Satu hal yang lazim di kala memasuki tahun politik adalah upaya pencitraan yang semakin mengebu dari para kandidat baik untuk jabatan legislatif maupun eksekutif. Pencitraan menjadi satu kata kunci untuk meraih sukses menduduki jabatan yang diidamkan. Saat ini, bisnis konsultan politik, bisa jadi sangat menjanjikan. Para kandidat bisa dikemas sesuai “budget” dengan memanfaatkan media dan kesempatan yang ada.
Bagi yang masih menduduki jabatan politik, pencitraan bisa memanfaatkan berbagai kegiatan dinas. Dari mulai kunjungan ke pasar-pasar, terminal dan berbagai tempat keramaian lainnya. Intinya adalah mendapatkan liputan atau perhatian khalayak ramai. Dalam periode singkat, sekitar 2-3 bulan, sosok seorang kandidat bisa dikemas menjadi sosok “satria piningit”, “superhero”, dan berbagai karakter lainnya. Bahkan kandidat dengan latar belakang suram pun, bisa muncul mengkilap dengan bantuan pencitraan.
Masyarakat tentunya, pada akhirnya akan menilai apakah upaya yang dilakukan para kandidat tersebut, murni datang dari hati nuraninya atau bagian dari pencitraan. Dari kacamata awam, tentunya bisa dilihat “bahasa tubuh” saat pejabat atau kandidat tersebut melakukan suatu kegiatan. Ada yang terlihat natural. Namun lebih banyak lagi, yang terkesan masih belum bisa sepenuhnya menerima kenyataan harus berpeluh menerobos kerumunan massa di tempat-tempat umum, apalagi di tempat dengan standar kebersihan/keamanan yang kurang memadai.
Sore ini, saya membaca komentar di media online mengenai tindakan gubernur Jokowi yang naik Bajaj menghindari kejaran wartawan. Banyak yang menyambut positif, namun banyak juga yang berkomentar bahwa hal ini merupakan bagian dari pencitraan, sebagaimana kegiatan-kegiatan Jokowi sebelumnya. Saya jadi berfikir, seandainya memang apa yang Jokowi lakukan ini merupakan bagian dari pencitraan, saya bayangkan, besar sekali energi yang harus beliau keluarkan untuk upaya tersebut. Ibaratnya beliau (dan juga tim politik-nya) setiap hari harus memikirkan apa yang harus dilakukan untuk mendapatkan liputan. Dan hebatnya, ternyata ide nyentrik sang gubernur tidak ada habisnya. Tidak mudah tentunya untuk memainkan peran seperti yang kerap dilakukan Jokowi, apabila bukan merupakan karakter aslinya.
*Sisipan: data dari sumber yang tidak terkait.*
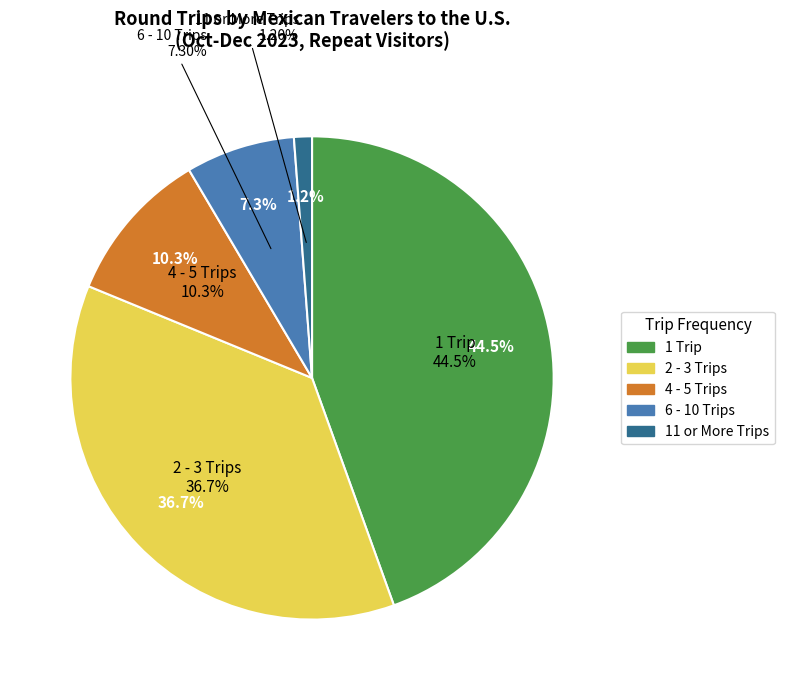

What is the smallest slice in the pie chart?

11 or More Trips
Beberapa pejabat, bahkan pejabat tinggi sekalipun, menurut hemat saya, beberapa waktu lalu sempat meniru gaya “blusukan” Jokowi. Namun, ternyata tidak mempunyai energi yang besar, sehingga banyak yang tidak melanjutkan tindakan populisnya. Ada beberapa kemungkinan terkait hal ini; kehabisan ide, merasa kurang mendapat tanggapan positif dari media dan masyarakat, kehabisan dana politik atau kehabisan energi untuk melakukan pecitraan.
Mungkin, saat ini, masih banyak yang menyimpan energi pencitraannya dan akan mengeluarkannya pada saat menjelang kontes politik digelar. Kita lihat saja nanti, cerita-cerita menarik apa saja yang dilakukan para pesohor politik negeri ini di hari-hari mendatang. Yang pasti, selain konsultan politik, media pun pasti akan “kecipratan” rejeki demi mengangka citra para kandidat.